■ **GOAL OF THE EXERCISE**
Examine each line of the data. Copy the line if it includes the word "Health".

─── DATA TO USE ───

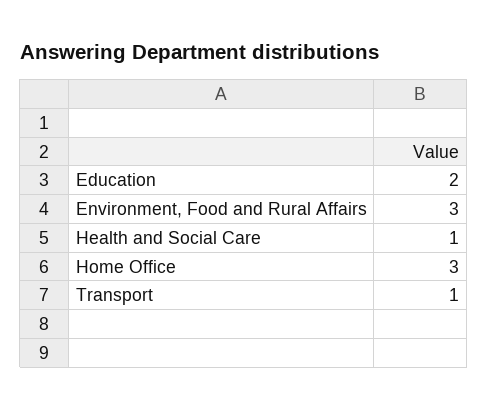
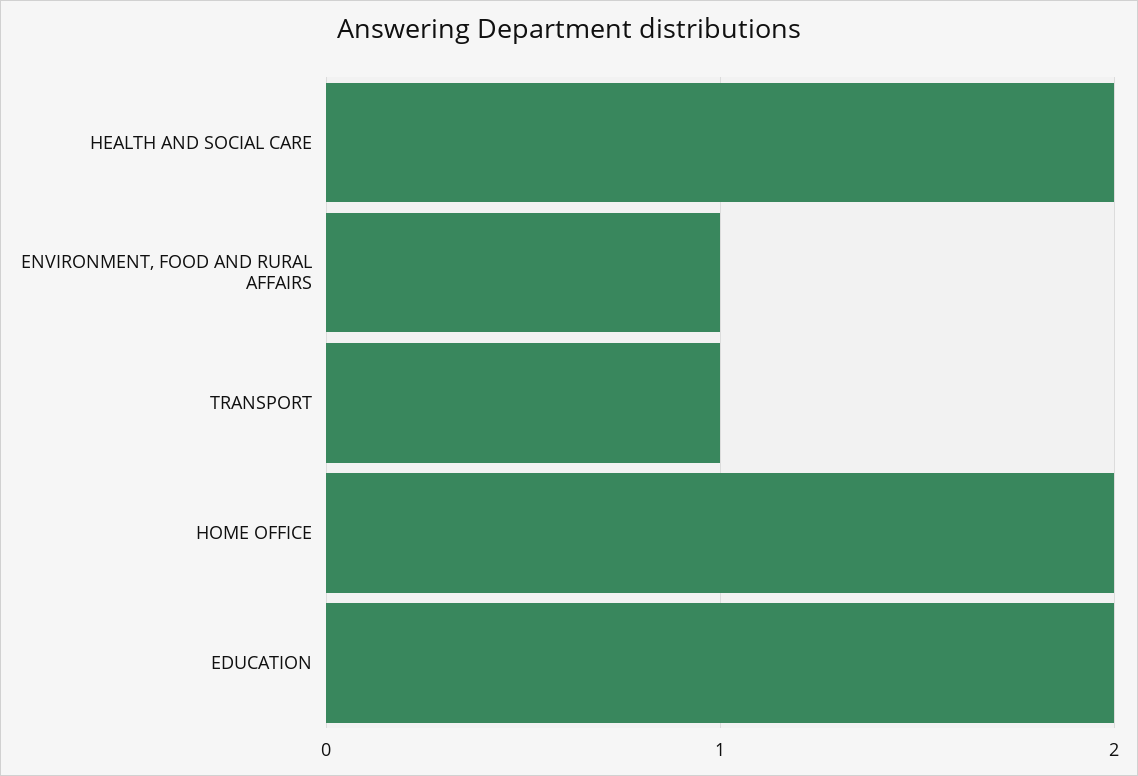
  {
    "Education": 2,
-   "Environment, Food and Rural Affairs": 3,
+   "Environment, Food and Rural Affairs": 1,
-   "Health and Social Care": 1,
+   "Health and Social Care": 2,
-   "Home Office": 3,
+   "Home Office": 2,
    "Transport": 1
  }

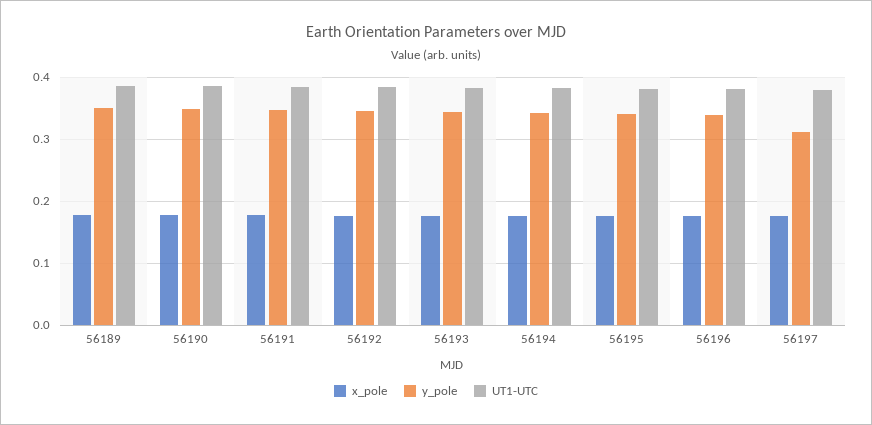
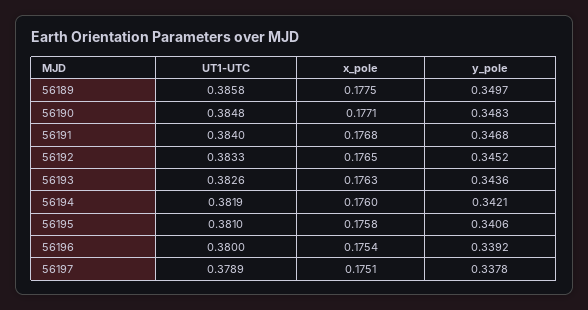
  {
    "x_pole": {
      "56189": 0.1775,
      "56190": 0.1771,
      "56191": 0.1768,
      "56192": 0.1765,
      "56193": 0.1763,
      "56194": 0.176,
      "56195": 0.1758,
      "56196": 0.1754,
      "56197": 0.1751
    },
    "y_pole": {
      "56189": 0.3497,
      "56190": 0.3483,
      "56191": 0.3468,
      "56192": 0.3452,
      "56193": 0.3436,
      "56194": 0.3421,
      "56195": 0.3406,
      "56196": 0.3392,
-     "56197": 0.31
+     "56197": 0.3378
    },
    "UT1-UTC": {
      "56189": 0.3858,
      "56190": 0.3848,
      "56191": 0.384,
      "56192": 0.3833,
      "56193": 0.3826,
      "56194": 0.3819,
      "56195": 0.381,
      "56196": 0.38,
      "56197": 0.3789
    }
  }

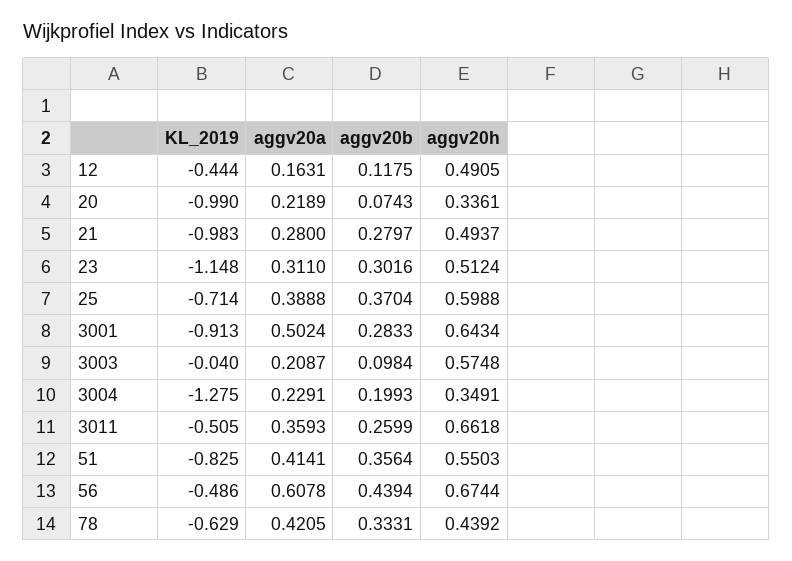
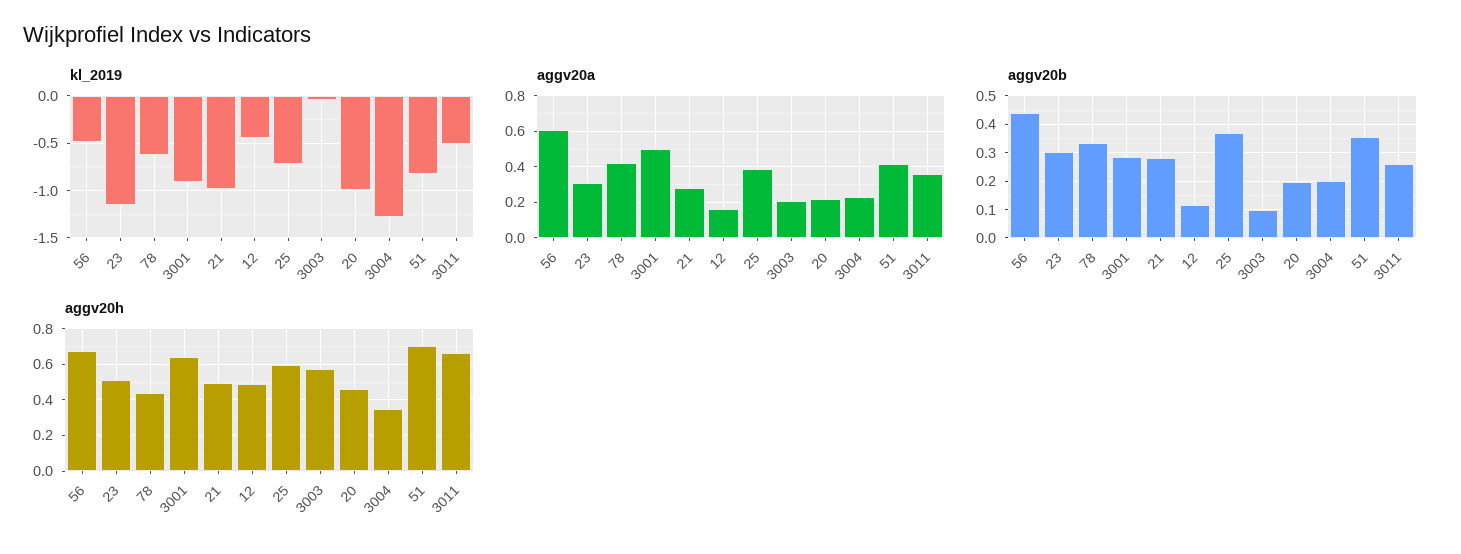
  {
    "KL_2019": {
      "12": -0.444,
      "20": -0.99,
      "21": -0.983,
      "23": -1.148,
      "25": -0.714,
      "3001": -0.913,
      "3003": -0.04,
      "3004": -1.275,
      "3011": -0.505,
      "51": -0.825,
      "56": -0.486,
      "78": -0.629
    },
    "aggv20a": {
      "12": 0.1631,
      "20": 0.2189,
      "21": 0.28,
      "23": 0.311,
      "25": 0.3888,
      "3001": 0.5024,
      "3003": 0.2087,
      "3004": 0.2291,
      "3011": 0.3593,
      "51": 0.4141,
      "56": 0.6078,
      "78": 0.4205
    },
    "aggv20b": {
      "12": 0.1175,
-     "20": 0.0743,
+     "20": 0.2,
      "21": 0.2797,
      "23": 0.3016,
      "25": 0.3704,
      "3001": 0.2833,
      "3003": 0.0984,
      "3004": 0.1993,
      "3011": 0.2599,
      "51": 0.3564,
      "56": 0.4394,
      "78": 0.3331
    },
    "aggv20h": {
      "12": 0.4905,
-     "20": 0.3361,
+     "20": 0.45,
      "21": 0.4937,
      "23": 0.5124,
      "25": 0.5988,
      "3001": 0.6434,
      "3003": 0.5748,
      "3004": 0.3491,
      "3011": 0.6618,
-     "51": 0.5503,
+     "51": 0.7,
      "56": 0.6744,
      "78": 0.4392
    }
  }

───

■ **SOLUTION BELOW**
-   "Health and Social Care": 1,
+   "Health and Social Care": 2,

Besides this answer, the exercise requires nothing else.